This Method Could Feed Millions While Capturing Tonnes Of Carbon: Study

According to research, fungi that grow next to trees can provide enough healthy food each year to feed nearly 19 million people.

This Method Could Feed Millions While Capturing Tonnes Of Carbon: Study

The humble mushroom could fight climate change and feed millions.

The lack of food, along with climate change, is the biggest problem the human race is facing in this era. With its effect on agricultural production, climate change itself generates inhospitable conditions that constitute a threat to food security.

According to the UN estimate, between 720 and 811 million people in the world faced hunger in 2020, and around 660 million people may still face hunger in 2030.

Now, scientists have come up with an idea that could help solve these two problems with the same method: growing mushrooms alongside trees.
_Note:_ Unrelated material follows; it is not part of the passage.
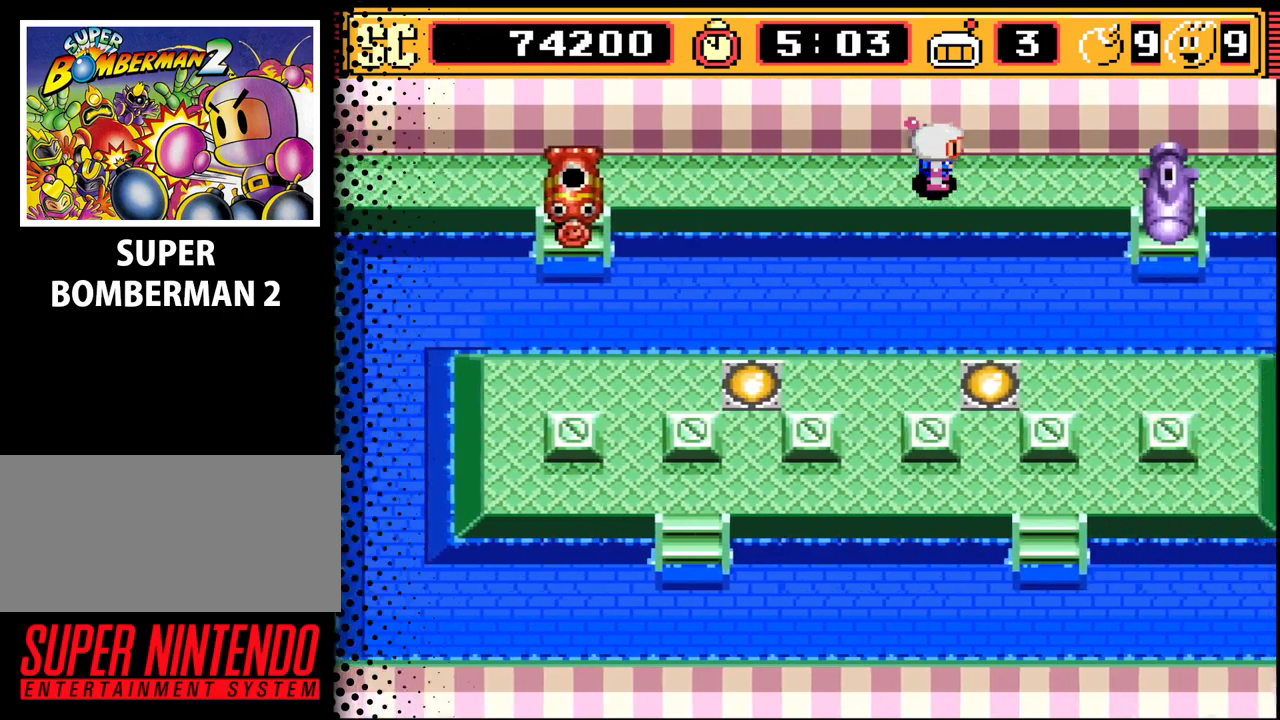
{"buttons": ["DPAD_RIGHT"], "events": []}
Also Read | Global Food Crisis Will Drive Record Displacement Levels Higher: UN

According to a recent study by scientists at the University of Stirling, edible fungi may present a significant potential to make foods high in protein and store more carbon in soils while also extending tree plantings.
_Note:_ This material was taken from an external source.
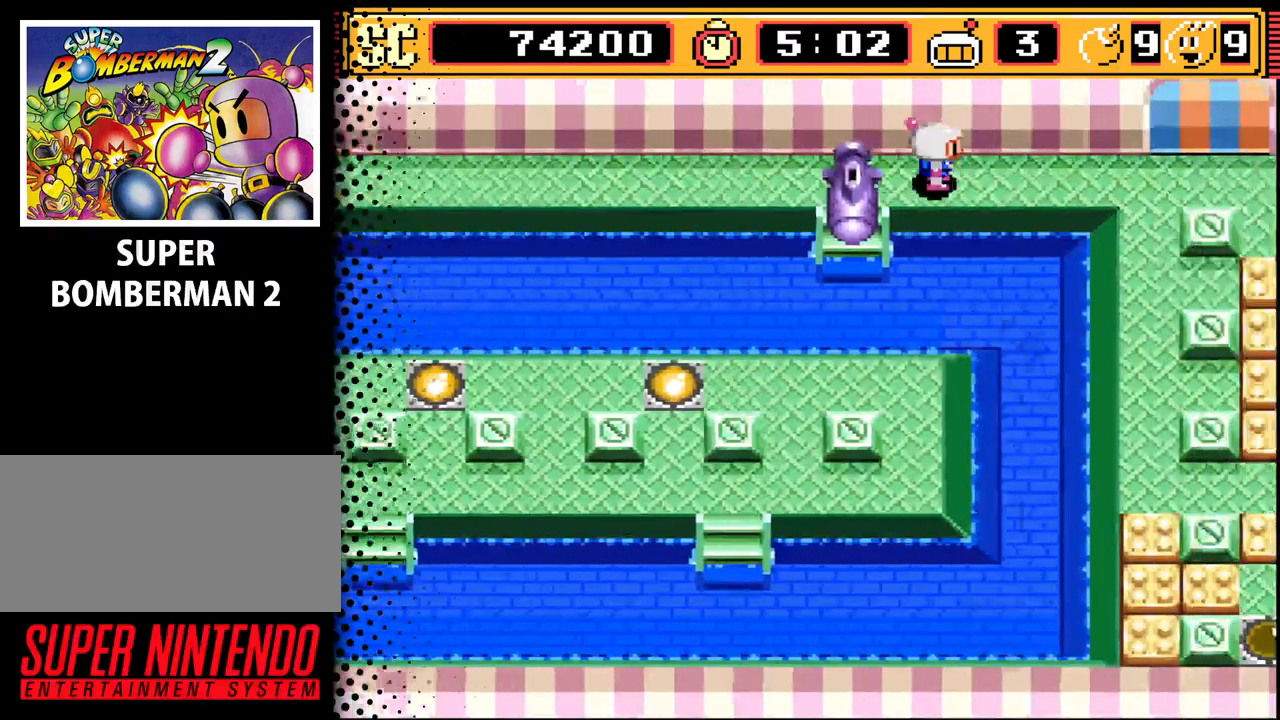
{"buttons": [], "events": [[433, "DPAD_RIGHT", "up"]]}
As per a release by the University of Stirling, "There is currently a significant global issue of land-use conflict between forestry and food production and, as a result, net loss of forest area remains high at some 4.7 million hectares per year, according to data for 2010 to 2020. Demand for agricultural land is the biggest driver of global deforestation, and this is forecast to accelerate."

According to study conducted by Professor Paul Thomas, an honorary professor at the Faculty of Natural Sciences at the University of Stirling, the growth of edible ectomycorrhizal fungi (EMF) in forests can sequester up to 12.8 metric tons of carbon per hectare each year while also providing nearly 19 million people with a wholesome food source.

"We looked at the emerging field of mycoforestry, where fungi that grow in symbiosis with living trees are used to create a food crop from new tree plantings, and we found that production of fungi using this system can lead to a very significant sequestration of greenhouse gases," Professor Thomas said.

"This is a huge benefit, which means that by producing this food, we can actively help mitigate climate change. When we compared this to other major food groups, this is the only one that would result in such benefits-all other major food categories lead to greenhouse gas emissions during production. We calculate that if this system was combined with current forest activities, the food production levels could be huge. If it had been used in the forestry that has taken place during the last ten years, we could have produced enough food to feed 18.9 million people annually," he added.

"For China alone, their forestry activity for the last ten years could have put in place a food production system capable of enough calorific output to feed 4.6 million people annually."